Nanotechnology has also caught the eyes of some big investors. In mid-February, the banking unit of heavyweight J.P. Morgan Chase & Co., announced it has hired Alan Marty, a former nanotech executive at Hewlett-Packard and Agilent Technologies, to spearhead nano-investing at J.P. Morgan Partners, its private equity arm with $30 billion under management.

He told Reuters that nanotechnology, will “significantly revolutionize” the fields of semiconductors, life sciences, optical networking and others. And like many start-ups in any new field, “there are sure to be a number of companies that will be unsuccessful,” he adds.

Nabbing nanoparticles?

So are today's cleanrooms up for the nano technology's challenges?

Yes and no, says Richard A. Matthews, chairman of the ISO Technical Committee 209, which is wrapping up the latest chapter in global cleanroom standards, ISO 14644-8: Molecular Contamination.

“It's going to be a big issue for biotechnology. You're going to see more concern for the removal of gases in the cleanroom, whether they come from outside air, inside the clean space and to some extent, evaporation of liquids,” says Matthews, technical director for Filtration Technology Inc. (Greensboro, NC). “It can even be an issue of what people eat. All of these things need to be taken into account.”

ISO 14644-8, which is expected to go through the first round of international voting this summer, will address such nano technology challenges as airborne molecular contamination and outgassing by providing “a system for identifying and quantifying contamination.”

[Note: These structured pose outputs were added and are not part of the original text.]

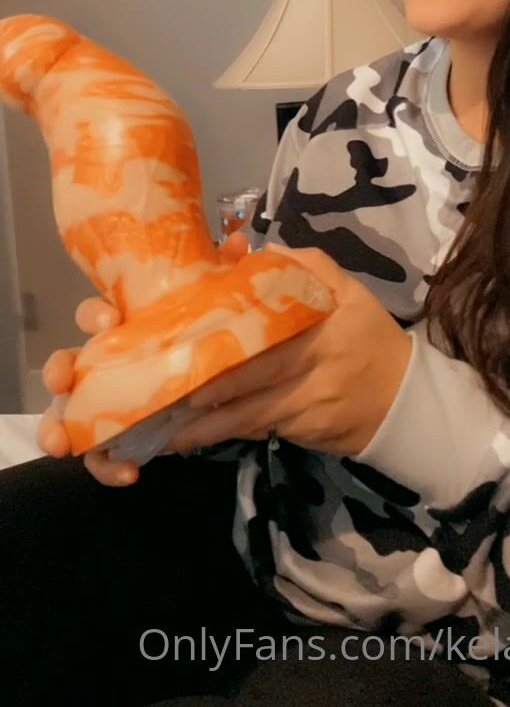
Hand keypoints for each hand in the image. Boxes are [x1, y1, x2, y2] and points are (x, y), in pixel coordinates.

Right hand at [36, 230, 249, 485]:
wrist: (243, 379)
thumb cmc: (217, 329)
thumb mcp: (226, 300)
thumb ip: (228, 273)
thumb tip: (238, 245)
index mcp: (130, 323)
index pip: (99, 312)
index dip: (96, 314)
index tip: (108, 322)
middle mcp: (114, 359)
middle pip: (73, 359)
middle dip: (62, 368)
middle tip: (64, 380)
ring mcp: (116, 398)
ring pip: (74, 410)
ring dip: (59, 424)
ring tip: (62, 443)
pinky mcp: (129, 433)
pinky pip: (107, 451)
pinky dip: (108, 463)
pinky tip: (127, 472)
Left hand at [165, 243, 412, 458]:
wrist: (406, 401)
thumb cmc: (371, 339)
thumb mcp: (352, 292)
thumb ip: (309, 265)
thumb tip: (256, 249)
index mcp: (321, 335)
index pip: (271, 344)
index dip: (229, 354)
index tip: (186, 349)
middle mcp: (308, 377)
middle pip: (247, 387)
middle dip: (199, 395)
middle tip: (153, 395)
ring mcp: (300, 412)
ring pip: (243, 419)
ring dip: (198, 427)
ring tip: (156, 430)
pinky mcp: (295, 435)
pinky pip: (252, 431)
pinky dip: (218, 433)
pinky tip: (185, 437)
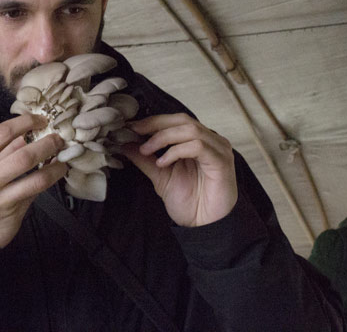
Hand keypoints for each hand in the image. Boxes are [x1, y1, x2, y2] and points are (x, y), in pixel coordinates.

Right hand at [0, 113, 66, 247]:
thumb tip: (25, 134)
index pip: (2, 133)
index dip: (25, 122)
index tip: (39, 119)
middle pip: (24, 156)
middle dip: (47, 144)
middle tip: (58, 139)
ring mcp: (1, 199)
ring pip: (37, 179)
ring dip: (56, 167)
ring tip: (63, 160)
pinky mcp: (14, 214)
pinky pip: (35, 194)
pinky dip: (47, 182)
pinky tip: (53, 175)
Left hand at [120, 113, 236, 226]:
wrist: (205, 227)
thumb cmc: (189, 202)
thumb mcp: (160, 176)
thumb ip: (145, 159)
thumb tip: (124, 143)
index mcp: (197, 141)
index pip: (174, 120)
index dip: (152, 121)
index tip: (130, 127)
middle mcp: (210, 141)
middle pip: (181, 119)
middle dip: (155, 125)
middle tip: (134, 133)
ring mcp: (218, 149)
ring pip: (190, 129)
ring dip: (163, 137)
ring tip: (146, 151)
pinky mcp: (222, 161)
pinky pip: (198, 146)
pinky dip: (176, 151)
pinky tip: (162, 163)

Containment of contamination will now become more of an issue, too, as a result of nanotechnology, Matthews adds, and that brings end-users into the realm of 14644-7: Separative Devices, isolators and minienvironments, which is up for final vote in June and is expected to be published later this year.

“From an ISO standpoint, we are addressing the issue of nanotechnology with the two standards, and the practical applications for this will be industry and end-user specific,” Matthews adds. “Still, some people may not be aware that they may have a potential problem upon them.”